Exercise directions: Update the lines below by replacing "opengeohub" with "OpenGeoHub", leaving everything else unchanged. Leave the pictures out of your answer.

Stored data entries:
★ ★ ★ ★ ★ ★ ★
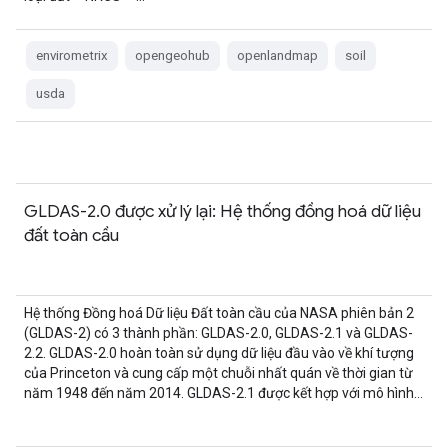
envirometrix
opengeohub
openlandmap
soil
usda
GLDAS-2.0 được xử lý lại: Hệ thống đồng hoá dữ liệu
đất toàn cầu
Hệ thống Đồng hoá Dữ liệu Đất toàn cầu của NASA phiên bản 2
(GLDAS-2) có 3 thành phần: GLDAS-2.0, GLDAS-2.1 và GLDAS-
2.2. GLDAS-2.0 hoàn toàn sử dụng dữ liệu đầu vào về khí tượng
của Princeton và cung cấp một chuỗi nhất quán về thời gian từ
năm 1948 đến năm 2014. GLDAS-2.1 được kết hợp với mô hình…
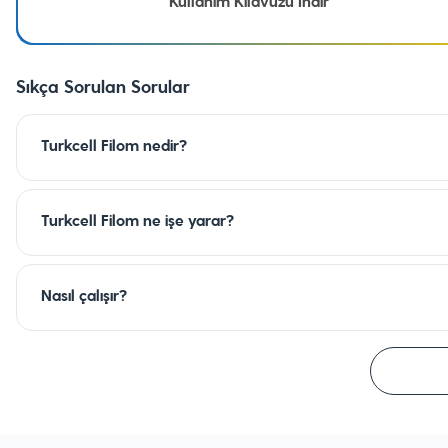
Kullanım Kılavuzu İndir
Sıkça Sorulan Sorular
Turkcell Filom nedir?
Turkcell Filom ne işe yarar?
Nasıl çalışır?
★ ★ ★ ★ ★ ★ ★
Task result:
envirometrix
OpenGeoHub
openlandmap
soil
usda
GLDAS-2.0 được xử lý lại: Hệ thống đồng hoá dữ liệu
đất toàn cầu
Hệ thống Đồng hoá Dữ liệu Đất toàn cầu của NASA phiên bản 2
(GLDAS-2) có 3 thành phần: GLDAS-2.0, GLDAS-2.1 và GLDAS-
2.2. GLDAS-2.0 hoàn toàn sử dụng dữ liệu đầu vào về khí tượng
của Princeton và cung cấp một chuỗi nhất quán về thời gian từ
năm 1948 đến năm 2014. GLDAS-2.1 được kết hợp với mô hình…
Kullanım Kılavuzu İndir
Sıkça Sorulan Sorular
Turkcell Filom nedir?
Turkcell Filom ne işe yarar?
Nasıl çalışır?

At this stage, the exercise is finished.